_Records to use_:
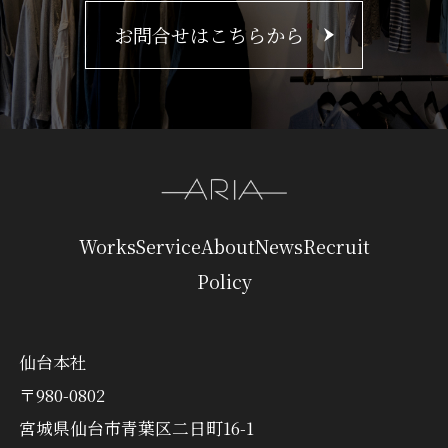
お問合せはこちらから
Works
Service
About
News
Recruit
Policy
仙台本社
〒980-0802
宮城県仙台市青葉区二日町16-1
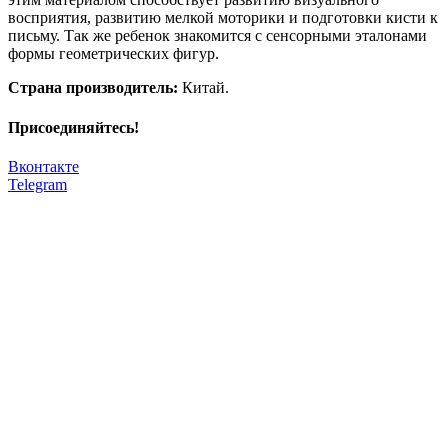
восприятия, развитию мелкой моторики и подготовки кисти к
письму. Так же ребенок знакомится с сенсорными эталонами
формы геометрических фигур.
Страна производитель:
Китай.
Присоединяйтесь!
Вконтакте
Telegram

_Required work_:
Every line above must appear in the answer unchanged, and no picture may appear in it.

_Answer for this exercise_:
お問合せはこちらから
Works
Service
About
News
Recruit
Policy
仙台本社
〒980-0802
宮城県仙台市青葉区二日町16-1
восприятия, развитию мелкой моторики и подготовки кисти к
письму. Так же ребенок знакомится с сенсорными эталонами
формы геометрических фигур.
Страна производитель:
Китай.
Присоединяйтесь!
Вконтакте
Telegram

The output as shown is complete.